Your goal:
From the records, return each line that has the word "Safrizal" in it.

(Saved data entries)
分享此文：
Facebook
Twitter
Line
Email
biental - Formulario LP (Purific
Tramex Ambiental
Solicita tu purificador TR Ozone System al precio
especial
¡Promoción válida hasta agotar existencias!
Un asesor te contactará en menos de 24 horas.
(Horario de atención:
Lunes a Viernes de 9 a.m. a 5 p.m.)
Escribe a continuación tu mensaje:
---
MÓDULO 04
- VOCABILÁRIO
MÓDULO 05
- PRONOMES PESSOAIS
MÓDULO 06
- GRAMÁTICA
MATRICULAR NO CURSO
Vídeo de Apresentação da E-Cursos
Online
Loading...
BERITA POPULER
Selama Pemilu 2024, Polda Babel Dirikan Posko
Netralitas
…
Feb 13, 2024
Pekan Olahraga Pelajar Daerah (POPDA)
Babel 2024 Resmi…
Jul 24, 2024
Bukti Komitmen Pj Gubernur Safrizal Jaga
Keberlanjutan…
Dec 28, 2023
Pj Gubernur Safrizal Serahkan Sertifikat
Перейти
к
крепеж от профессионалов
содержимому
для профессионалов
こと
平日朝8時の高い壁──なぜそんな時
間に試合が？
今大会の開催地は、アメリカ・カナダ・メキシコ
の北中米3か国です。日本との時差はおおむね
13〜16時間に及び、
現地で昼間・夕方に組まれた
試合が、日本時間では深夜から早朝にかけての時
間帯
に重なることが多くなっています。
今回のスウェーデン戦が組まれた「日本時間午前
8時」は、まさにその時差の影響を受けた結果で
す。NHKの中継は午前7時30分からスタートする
* * *
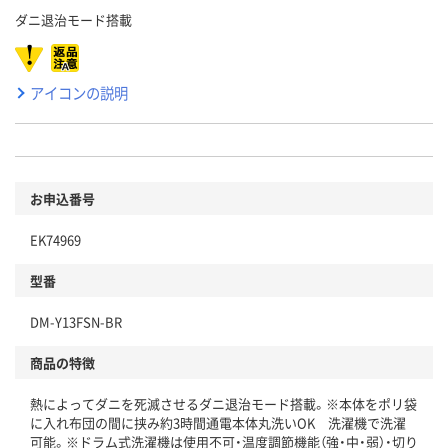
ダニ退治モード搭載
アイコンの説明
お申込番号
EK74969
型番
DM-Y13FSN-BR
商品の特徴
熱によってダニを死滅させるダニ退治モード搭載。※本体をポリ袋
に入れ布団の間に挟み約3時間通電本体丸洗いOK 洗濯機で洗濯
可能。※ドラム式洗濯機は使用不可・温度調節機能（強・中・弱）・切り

Your solution:
Bukti Komitmen Pj Gubernur Safrizal Jaga
Pj Gubernur Safrizal Serahkan Sertifikat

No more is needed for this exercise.